Или – пусть кто нибудь, собравшись с духом, объяснит: вон та славная девушка с мужским подбородком, детской улыбкой и трагически неуклюжей судьбой – это Принцесса?! Но каждому ребёнку известно, что принцессы не гибнут в автомобильных катастрофах. Ни от гриппа, ни от какой холеры, ни даже от вульгарной старости. Разве что – от горя. Или безответной любви.
Сколько понадобится взрослой отваги и циничной терпимости, чтобы наконец понять: именно так и бывает. Практически только так.
Но вот что интереснее всего, так это моральное самочувствие Рисовальщика… Ну ладно, прочёл он лет в одиннадцать в честной книжке, что самые знатные дамы королевско-мушкетёрских времён – в сущности, эфирные созданья – обливали свои бесподобные волосы растопленным бараньим салом, чтобы высоченные причёски оставались на высоте. И ещё носили под платьем специальные мешочки для ловли бессчётных блох, прикормленных этими застывшими, как холодец, причёсками. И запах там витал вполне выразительный. Ну и что с того?

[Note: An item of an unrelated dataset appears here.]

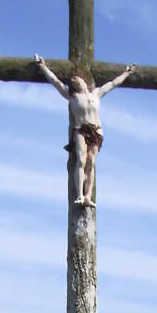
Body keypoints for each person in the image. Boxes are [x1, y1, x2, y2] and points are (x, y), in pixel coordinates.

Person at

Он своим белоснежным дамам и не такое прощал.
Способность прощать – это как раз вполне королевская черта и привилегия.
Его не волновали дворцовые перевороты, голубая кровь, права на трон и переодевания в стиле «Принц и нищий». Он не воображал себя Королём – он просто был им. Никого не спросив, занял своё место в мироздании, как подобает Рисовальщику. И выбрал достойную Королеву. И если завтра, хорошо подумав, он решит стать Садовником, она без колебаний покорится – даже не скажет «ах!», – перейдя в прекрасные Садовницы.
Что касается устройства мироздания, будем спокойны: как и всегда, картину королевства, его вкус и цвет определяют всё те же пресловутые Сакко и неотразимые Ванцетти.
Происхождение
В начале было слово. Только не спрашивайте меня – какое.
Давайте всё по порядку. Стояла жуткая ночь. В Италии было темно. Французы на цыпочках шли в атаку. И думали: «Ура. Сейчас уже ворвёмся в Рим». Но в один прекрасный момент их заслышали древнеримские гуси и разорались. Гуси разбудили ночную стражу. Стража развернула боевую оборону. Французы подумали: «Се ля ви. Сейчас уже не ворвёмся!» – и на цыпочках отступили назад, в свою Францию. Меж тем в России ночью тоже было темно. Все спали. На Севере прогремело Северное тайное общество, а на Юге – соответственно Южное. Они так гремели, что разбудили Герцена. И Герцен, как известно, тоже развернул.
Меж тем Римская империя неумолимо катилась к упадку – благодаря свирепому рабству. В 71 году ночью там прогремел некто Спартак и разбудил вооружённых рабов. Потом об этом сняли художественный фильм.
Меж тем у Спартака была любовница, которая ночью забеременела. Как порядочный человек, Спартак немедленно утром женился. И где-то через девять месяцев у них родился прекрасный умный мальчик по имени Ара.
Вот, собственно, и всё, что мы знаем о происхождении Ары Спартаковича.
Кое-кто ещё грубо сомневается в том, что Ара Спартакович – сын Спартака. Специальный совет для таких деятелей: вглядитесь пристальней в отчество! Если отчество героя – Спартакович, то уж, конечно, его отец не был Василием или, там, Рафаилом.